◆ **WHAT TO DO**
a) In the Blue Point Brewing article, what pay raise did the company give its essential workers?
b) Copy the Blue Point Brewing article from "Blue Point’s shipping" to "new business model.".

◆ **SOURCE PASSAGE**
---*---

NEW YORK (WCBS 880) – Blue Point Brewing Company is raising a glass in honor of its essential workers and those on the frontlines of the coronavirus pandemic while it adjusts to new operations it has been thrust into amid the shutdown of hospitality businesses.
Mark Burford, founder of the Patchogue-based craft beer brand, says his company has always been about spreading cheer.
“Even when things are as tough as they are, it’s our job, internally, to bring fun and joy and we try not to lose track of that at any time,” he said on the WCBS Small Business Spotlight focusing on small business survival, sponsored by BNB Bank.
Like most companies, Blue Point is facing the reality of a changed workforce. Employees who can perform their job functions remotely are working from home. Meanwhile, social distancing has been implemented among essential workers at its brick and mortar location for those who manufacture beer. They are so busy that employees are working around the clock. Burford is staggering shifts to sanitize all equipment at its brewery.
“Everybody was given a 10 percent pay raise,” he said of his essential workers. “There’s just nothing really more important than the safety and health of the employees, so take care of people first, and then, as we slowly come back from this, we’ll see if we really ever get to where we were where everybody had to come in every day in the building.”
Blue Point is also giving away beer and food to deserving members of communities on Long Island every week as part of its social media campaign “Toast Your Hero.” They arrive to the winners’ homes or workplaces in style in a blue-pained fire truck they purchased last summer from the Blue Point Fire Department.
“It just puts a smile on everybody’s face,” Burford said, adding, “It’s just a fun thing and we all need a little bit of that levity right now.”
Customers can also buy a meal for just $8 to be delivered without contact to frontline workers from the Blue Point restaurant at its brewery in Patchogue.
He also donated beer kegs to local distilleries.
“There’s one in Patchogue called Better Man Distillery and they changed that beer that would have gone out of code and gone bad and they turned it into hand sanitizer,” Burford said.
His philosophy is simple: Do good for others and good fortunate will return.
“There’s a lot of different ways and avenues that you can help positively impact the situation,” said the brewmaster.
Blue Point’s shipping time to national suppliers has slowed slightly and orders have slumped due to restaurant closures, but local business has been “tremendous” as it serves Long Island heroes of the COVID-19 crisis.
New York State relaxed its alcohol laws to permit delivery, which has opened the door to a new business model.
“It makes you think about what other long-standing rules and regulations that typically would not be able to be changed, but in this scenario could be changed, Burford said, offering, “For other business people out there, even if there’s stuff that you never thought of that might be eliminated or changed, now’s the time to look for that.”

---*---

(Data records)
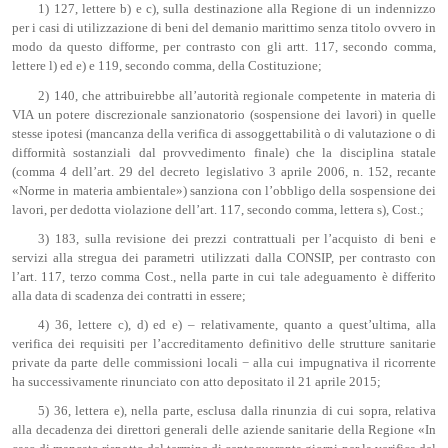
1) 127, lettere b) e c), sulla destinazione alla Regione di un indennizzo
per i casi di utilizzazione di beni del demanio marittimo senza titolo ovvero in
modo da questo difforme, per contrasto con gli artt. 117, secondo comma,
lettere l) ed e) e 119, secondo comma, della Costituzione;
2) 140, che attribuirebbe all’autorità regionale competente in materia di
VIA un potere discrezionale sanzionatorio (sospensione dei lavori) in quelle
stesse ipotesi (mancanza della verifica di assoggettabilità o di valutazione o di
difformità sostanziali dal provvedimento finale) che la disciplina statale
(comma 4 dell’art. 29 del decreto legislativo 3 aprile 2006, n. 152, recante
«Norme in materia ambientale») sanziona con l’obbligo della sospensione dei
lavori, per dedotta violazione dell’art. 117, secondo comma, lettera s), Cost.;
3) 183, sulla revisione dei prezzi contrattuali per l’acquisto di beni e
servizi alla stregua dei parametri utilizzati dalla CONSIP, per contrasto con
l’art. 117, terzo comma Cost., nella parte in cui tale adeguamento è differito
alla data di scadenza dei contratti in essere;
4) 36, lettere c), d) ed e) – relativamente, quanto a quest’ultima, alla
verifica dei requisiti per l’accreditamento definitivo delle strutture sanitarie
private da parte delle commissioni locali − alla cui impugnativa il ricorrente
ha successivamente rinunciato con atto depositato il 21 aprile 2015;
5) 36, lettera e), nella parte, esclusa dalla rinunzia di cui sopra, relativa
alla decadenza dei direttori generali delle aziende sanitarie della Regione «In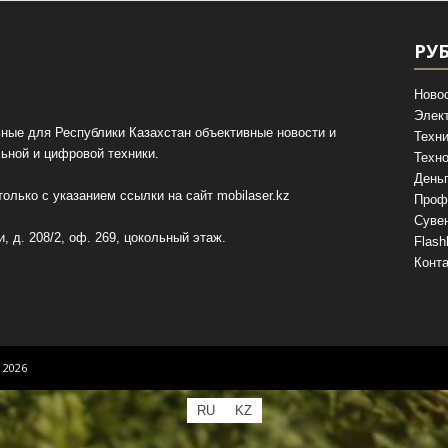
РУ
Ново
Элек
ные для Республики Казахстан объективные новости и
Техни
ьной и цифровой техники.
Техно
День
олько с указанием ссылки на сайт
mobilaser.kz
Проф
Суве
, д. 208/2, оф. 269, цокольный этаж.
Flash
Конт
 2026
RU
KZ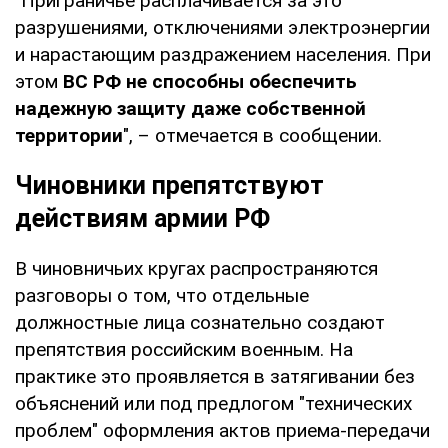
"Приграничье расплачивается за это
разрушениями, отключениями электроэнергии
и нарастающим раздражением населения. При
этом
ВС РФ не способны обеспечить
надежную защиту даже собственной
территории
", – отмечается в сообщении.
Чиновники препятствуют
действиям армии РФ
В чиновничьих кругах распространяются
разговоры о том, что отдельные
должностные лица сознательно создают
препятствия российским военным. На
практике это проявляется в затягивании без
объяснений или под предлогом "технических
проблем" оформления актов приема-передачи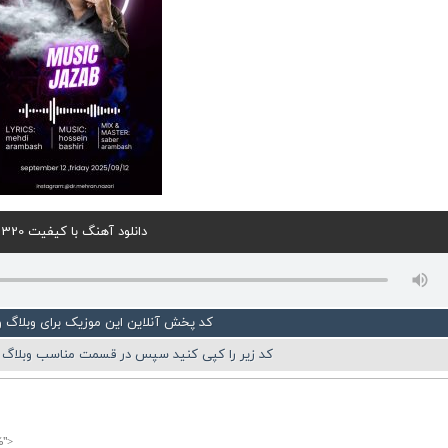
دانلود آهنگ با کیفیت 320
کد پخش آنلاین این موزیک برای وبلاگ 
کد زیر را کپی کنید سپس در قسمت مناسب وبلاگ ی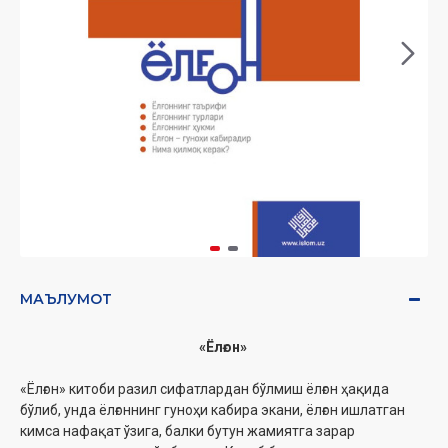
МАЪЛУМОТ
«Ёлғон»
«Ёлғон» китоби разил сифатлардан бўлмиш ёлғон ҳақида
бўлиб, унда ёлғоннинг гуноҳи кабира экани, ёлғон ишлатган
кимса нафақат ўзига, балки бутун жамиятга зарар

---*---

◆ **TASK SOLUTIONS**
a) Every essential worker received a 10 percent pay raise.

b)
Blue Point’s shipping time to national suppliers has slowed slightly and orders have slumped due to restaurant closures, but local business has been “tremendous” as it serves Long Island heroes of the COVID-19 crisis.
New York State relaxed its alcohol laws to permit delivery, which has opened the door to a new business model.